L’altro livello sarà obbligatorio e interesserà tutte le aziende agricole, che dovranno applicare delle prescrizioni di base (es. il controllo periodico delle macchine irroratrici e l’aggiornamento professionale). Per il livello obbligatorio non si prevede che ci siano limitazioni all’uso dei prodotti fitosanitari in commercio che, comunque, dovranno essere utilizzati secondo i principi della difesa integrata declinati nell’allegato III della direttiva (vedi riquadro sopra).
Ma, se da un lato tutte le aziende agricole saranno obbligate a una gestione integrata della difesa fitosanitaria, dall’altro la direttiva impone alle amministrazioni territoriali (le singole Regioni, nel caso dell’Italia) di mettere a disposizione delle aziende degli strumenti fondamentali per la corretta applicazione dei principi e dei mezzi per la difesa integrata e che non possono essere gestiti dalla singola azienda.
Tra gli strumenti che le Regioni dovranno realizzare o potenziare rientrano, ad esempio, la formazione degli operatori, la redazione di linee guida e norme tecniche di produzione integrata, il monitoraggio comprensoriale agrometeorologico e fitosanitario, la gestione di servizi di supporto alle decisioni come i modelli epidemiologici e i servizi di previsione e avvertimento, la redazione di bollettini fitosanitari, ecc .(vedi il box a pag. 40 in alto).
Sulla gestione integrata della difesa fitosanitaria, di base o avanzata, l’agricoltura italiana non è certo impreparata, soprattutto nel settore dell’ortofrutta, anche se esistono differenze marcate tra le varie realtà agricole. Alcune prescrizioni della Direttiva sono già in vigore, come ad esempio il patentino per l’acquisto e l’uso di prodotti fitosanitari, il registro dei trattamenti, il controllo e la taratura su base volontaria delle irroratrici e un sistema ben strutturato di redazione e aggiornamento di norme tecniche (esiste un apposito Comitato nazionale) e di disciplinari regionali o di linee di produzione e commercializzazione private (es. Global Gap). È, infine, relativamente recente l’istituzione da parte del Mipaaf di un “Sistema di qualità nazionale di produzione integrata” che certificherà i prodotti ortofrutticoli italiani ottenuti attraverso questa metodologia di produzione.
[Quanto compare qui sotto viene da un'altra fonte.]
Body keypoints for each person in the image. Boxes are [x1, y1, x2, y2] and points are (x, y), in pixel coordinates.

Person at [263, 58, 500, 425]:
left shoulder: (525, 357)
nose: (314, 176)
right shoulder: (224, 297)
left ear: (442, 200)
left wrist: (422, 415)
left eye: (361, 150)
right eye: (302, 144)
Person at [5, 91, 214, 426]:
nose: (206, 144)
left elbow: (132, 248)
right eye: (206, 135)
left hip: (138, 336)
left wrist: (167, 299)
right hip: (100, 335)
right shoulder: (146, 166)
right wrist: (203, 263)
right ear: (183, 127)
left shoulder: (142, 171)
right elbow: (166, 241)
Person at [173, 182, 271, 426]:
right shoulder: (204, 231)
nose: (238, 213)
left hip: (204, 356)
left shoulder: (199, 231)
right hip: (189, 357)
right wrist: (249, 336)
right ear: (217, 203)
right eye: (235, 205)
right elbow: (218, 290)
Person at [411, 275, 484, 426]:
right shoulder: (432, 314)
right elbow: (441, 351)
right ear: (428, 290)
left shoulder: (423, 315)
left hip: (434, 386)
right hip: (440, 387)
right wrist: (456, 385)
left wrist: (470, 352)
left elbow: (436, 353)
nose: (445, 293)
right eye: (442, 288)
Esistono quindi buoni presupposti affinché l’applicazione della nuova direttiva non si traduca in un semplice aumento dei costi (a scapito della competitività) e della burocratizzazione per le aziende agricole. Sarà però essenziale nei prossimi anni riorganizzare e dare impulso a Servizi pubblici e privati che, su base regionale, possano supportare con efficacia le aziende nelle corretta gestione fitosanitaria delle colture. Per il momento, però, non sembra che la maggior parte delle Regioni stia procedendo in questa direzione. n
(*) L’autore è responsabile del Servizio difesa integrata, Alsia, Basilicata.